I am married since 1980 and we have a son born in 1981. The young couple was living in New York for 4 years and now they are a little bit closer living in Geneva Switzerland.
We spend a lot of our free time in the summer house and during the winter months we also go cross country skiing with my wife. We meet a lot of friends here in Portugal and naturally when we go to Finland we try to meet as much as possible our families and Finnish friends there.
MT: How do you think is it possible to combine a happy family life and a successful career? And how do you manage to do this?
It is sometimes challenging, but we have been married with my wife almost 40 years and she is my best friend and supporter. You need to respect your partner and make her life as convenient as possible in the foreign country and you also have to reserve time to be together.
MT: What is your recipe for success?
Hard work, ambition and passion to work. You also have to be enthusiastic on your work and work for your ambitions. You have to listen and respect your colleagues and work together with them. I think creating a good team is a way to success, because with the good team spirit your get the best results not only for your own work but for the whole organization.

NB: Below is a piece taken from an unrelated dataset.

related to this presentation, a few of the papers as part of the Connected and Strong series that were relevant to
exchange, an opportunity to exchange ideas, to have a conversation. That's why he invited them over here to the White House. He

I must say that my career has been relatively smooth and I do not have any such bad experience during my career. You must always remember that you don’t create your career alone, you need your family and your colleagues to support you in challenging times.
MT: And of course, our favorite question… Let’s imagine you found a bottle with a genie, what wishes would you have?
I would be very, very happy to continue to be healthy with my family and maybe some activities still in the maritime sector as long as my knowledge and expertise is valid and respected by stakeholders and colleagues.